**本文**.
....
2月10日土曜日、『きのう生まれたわけじゃない』初日の横浜シネマ・ジャック&ベティでは、上映後に舞台挨拶を行ないました。登壇したのは、くるみさん、正木佐和さん、守屋文雄さんです。
「この映画がまた関東に戻ってきて嬉しいです」と、笑顔とともに元気溢れる正木さんの声。それぞれの自己紹介からスタートしました。

さて、映画が作られるまでにいったいどんなエピソードがあったのでしょうか。
守屋「10月中頃には監督主演だけ決まっていた状態で、台本を一緒に作りがてら出演もしてくれないかという話で。脚本がまだだったから、これは撮れないんじゃないか?と思ったんだよね」という撮影前の裏話が飛び出しました。会場は、その様子が浮かんできたのか笑顔に包まれました。そして、くるみさんが出演に至った経緯を話します。
くるみ「今泉さん(本作出演)と元々知り合いで、監督に話をして下さり、その後恵子さん(プロデューサー)も一緒にご飯を食べながらお話しして、2人とも気遣って話して下さったのがとても嬉しかった事を覚えています」
....
**記録一覧**.
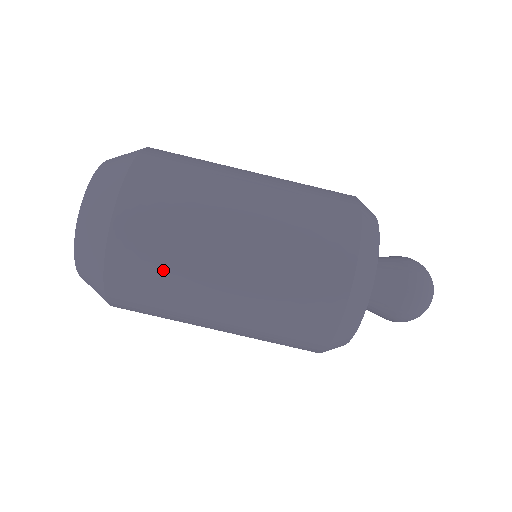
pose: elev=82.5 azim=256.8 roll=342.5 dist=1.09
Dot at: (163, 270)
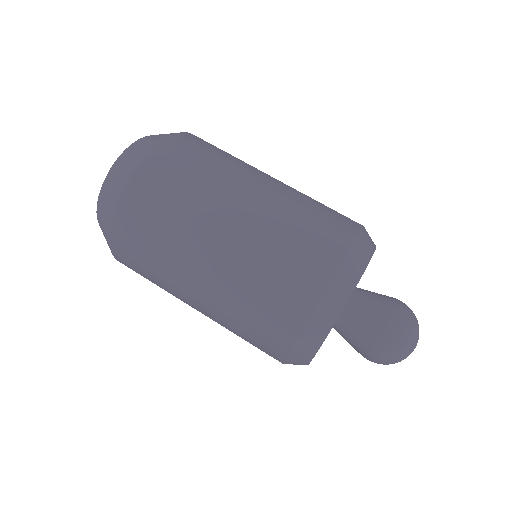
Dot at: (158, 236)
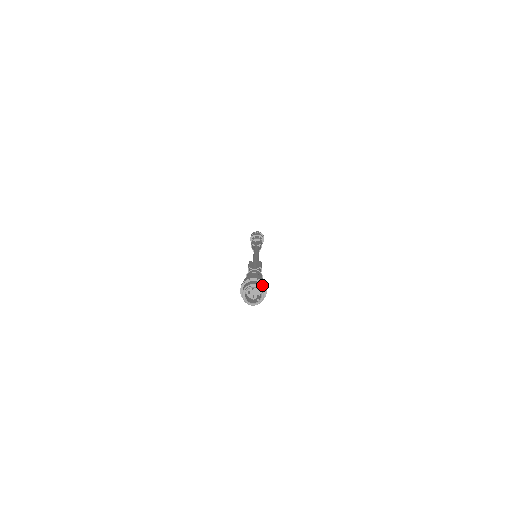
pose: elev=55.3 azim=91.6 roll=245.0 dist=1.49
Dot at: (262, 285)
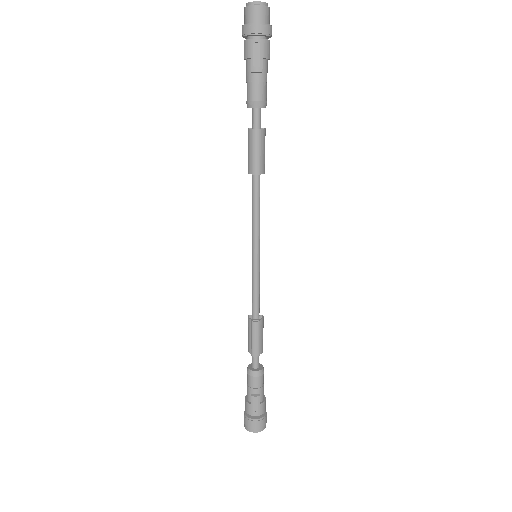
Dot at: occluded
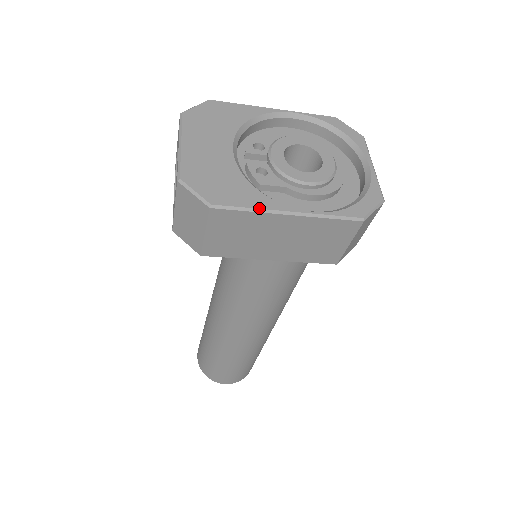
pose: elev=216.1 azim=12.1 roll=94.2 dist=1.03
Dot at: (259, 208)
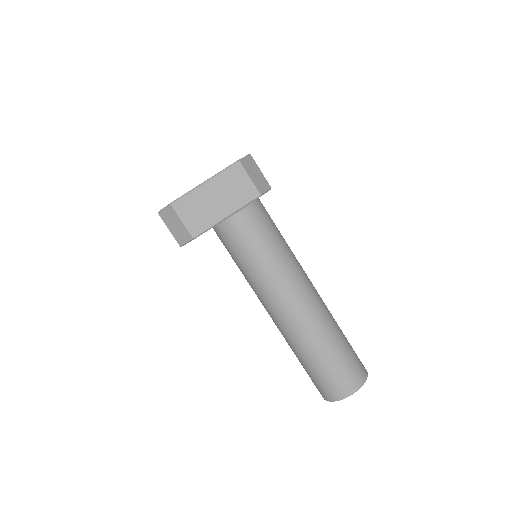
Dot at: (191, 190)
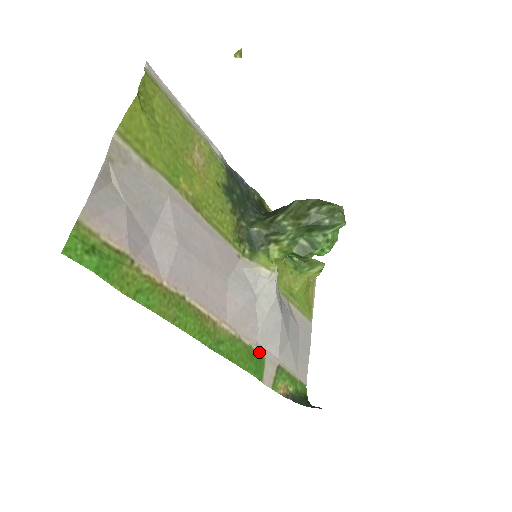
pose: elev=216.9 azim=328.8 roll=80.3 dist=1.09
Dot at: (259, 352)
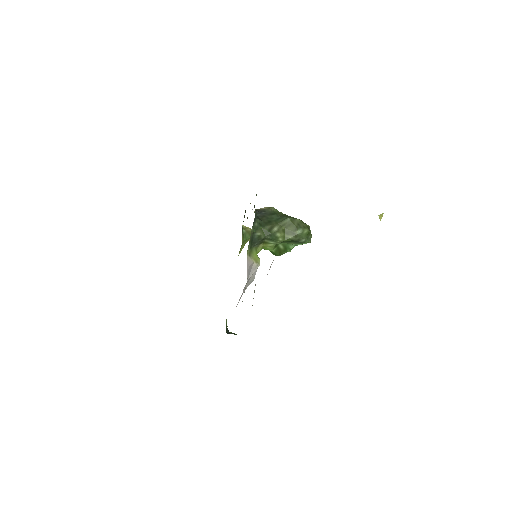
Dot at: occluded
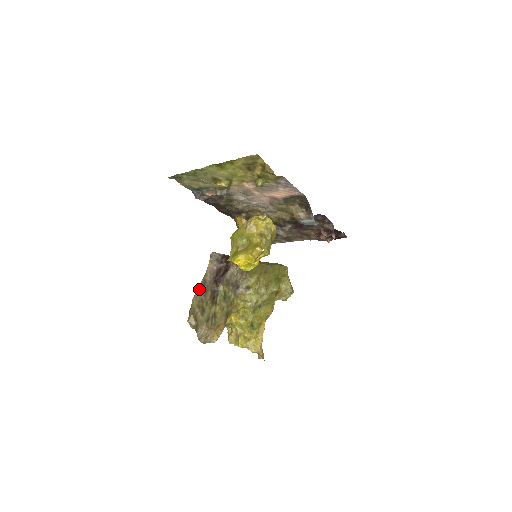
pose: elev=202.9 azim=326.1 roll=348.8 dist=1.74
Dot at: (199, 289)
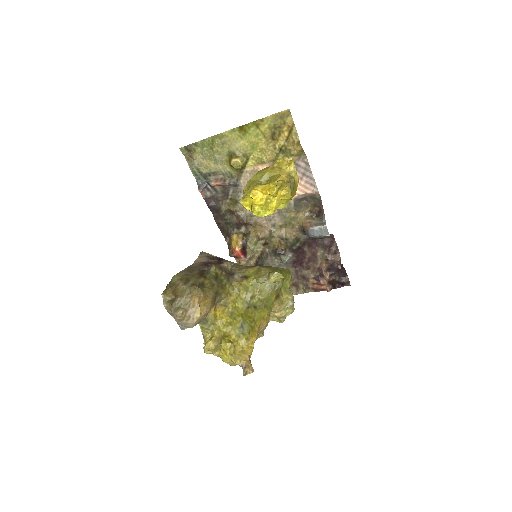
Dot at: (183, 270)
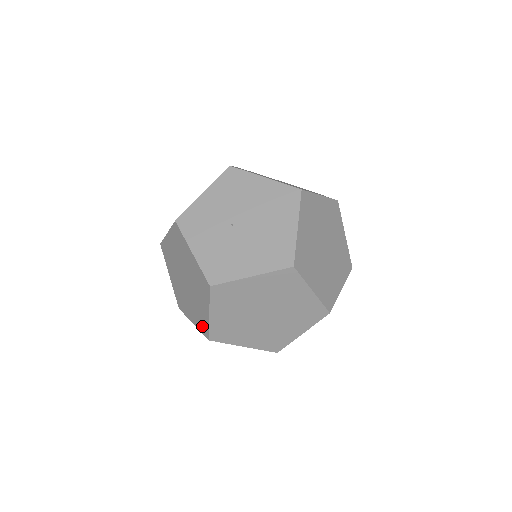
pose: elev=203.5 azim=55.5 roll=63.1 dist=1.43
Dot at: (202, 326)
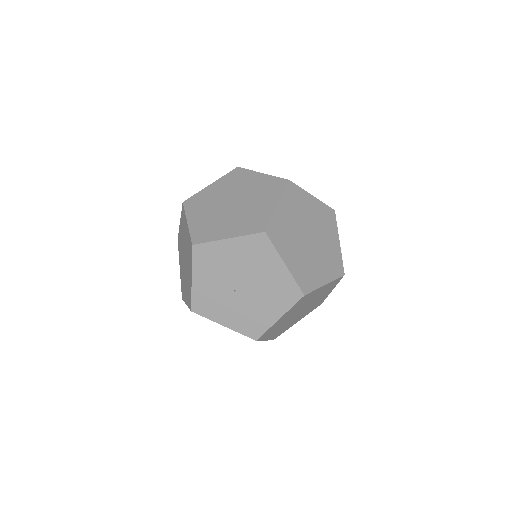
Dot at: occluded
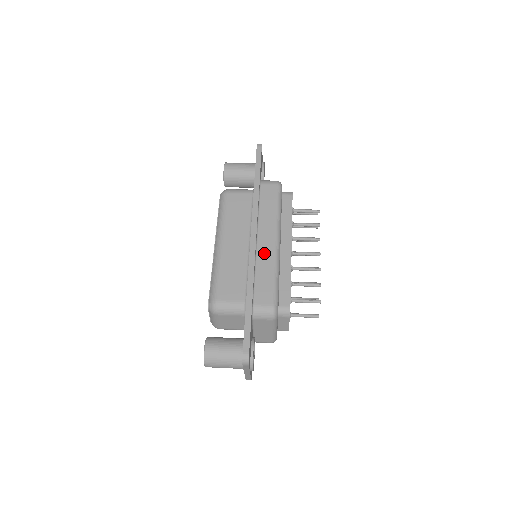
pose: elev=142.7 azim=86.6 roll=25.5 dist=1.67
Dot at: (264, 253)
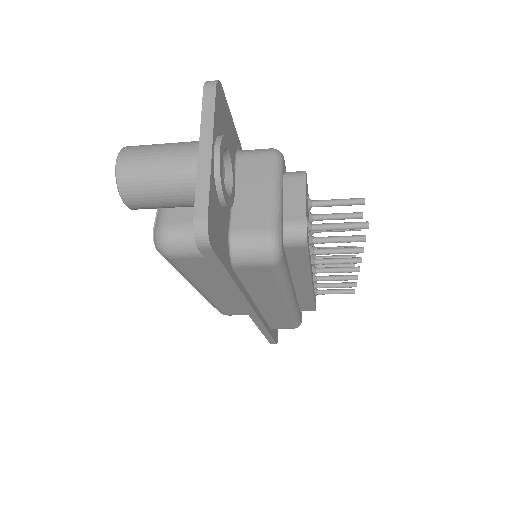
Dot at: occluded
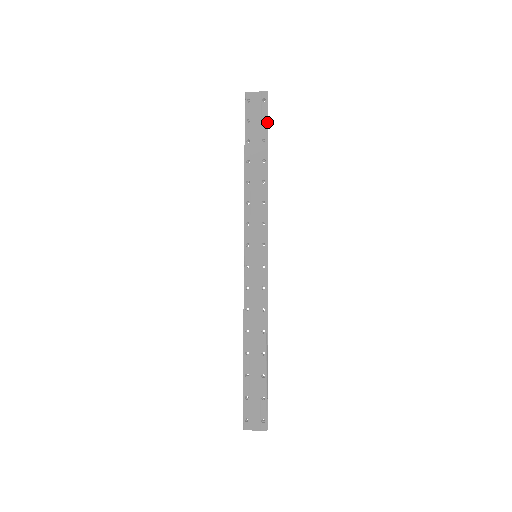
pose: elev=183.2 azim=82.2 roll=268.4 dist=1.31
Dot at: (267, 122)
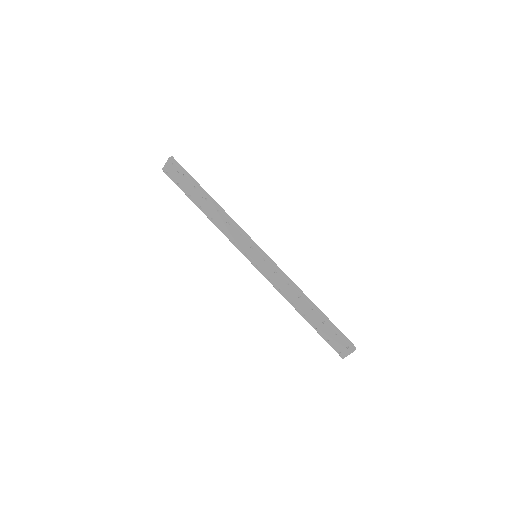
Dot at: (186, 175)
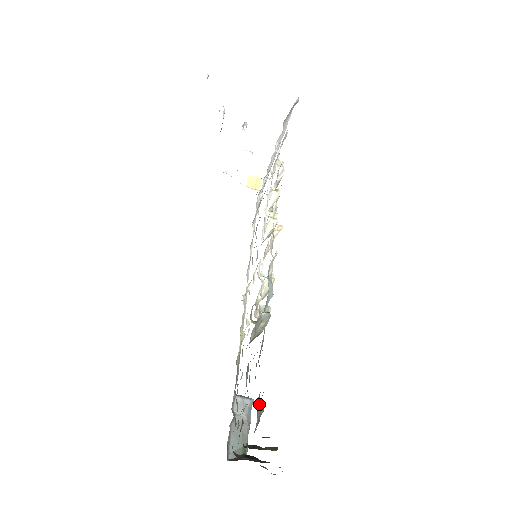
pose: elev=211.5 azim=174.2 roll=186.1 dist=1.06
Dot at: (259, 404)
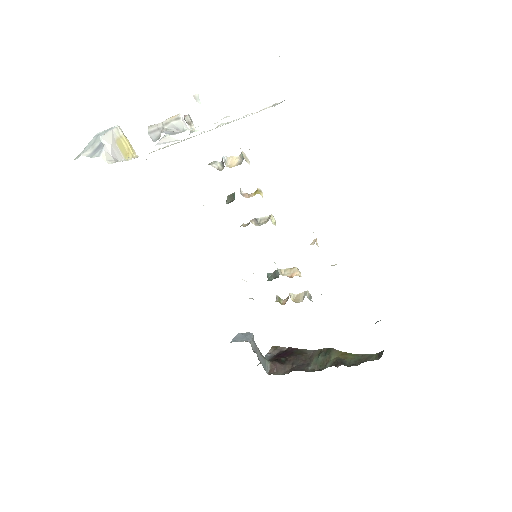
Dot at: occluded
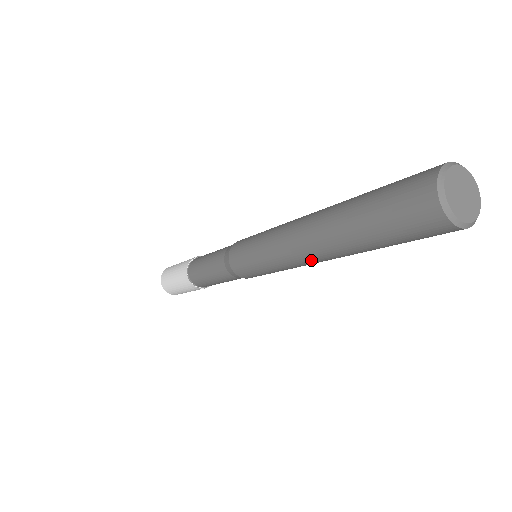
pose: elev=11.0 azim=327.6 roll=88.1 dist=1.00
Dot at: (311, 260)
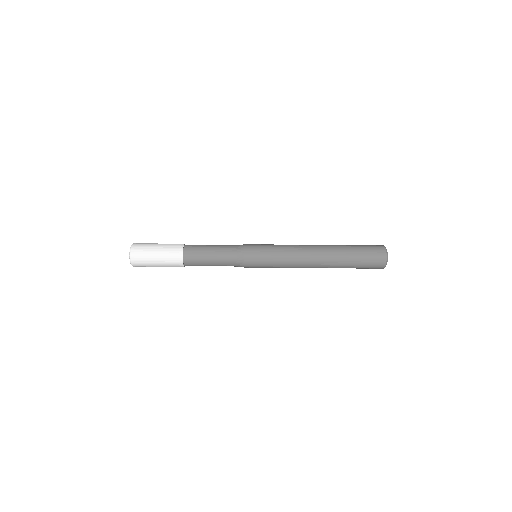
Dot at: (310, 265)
....
**やること**. 上にある舞台挨拶の文章を、最初から最後まで一字一句変えずに書き写してください。

**書いた答え**.
2月10日土曜日、『きのう生まれたわけじゃない』初日の横浜シネマ・ジャック&ベティでは、上映後に舞台挨拶を行ないました。登壇したのは、くるみさん、正木佐和さん、守屋文雄さんです。
「この映画がまた関東に戻ってきて嬉しいです」と、笑顔とともに元気溢れる正木さんの声。それぞれの自己紹介からスタートしました。

さて、映画が作られるまでにいったいどんなエピソードがあったのでしょうか。
守屋「10月中頃には監督主演だけ決まっていた状態で、台本を一緒に作りがてら出演もしてくれないかという話で。脚本がまだだったから、これは撮れないんじゃないか?と思ったんだよね」という撮影前の裏話が飛び出しました。会場は、その様子が浮かんできたのか笑顔に包まれました。そして、くるみさんが出演に至った経緯を話します。
くるみ「今泉さん(本作出演)と元々知り合いで、監督に話をして下さり、その後恵子さん(プロデューサー)も一緒にご飯を食べながらお話しして、2人とも気遣って話して下さったのがとても嬉しかった事を覚えています」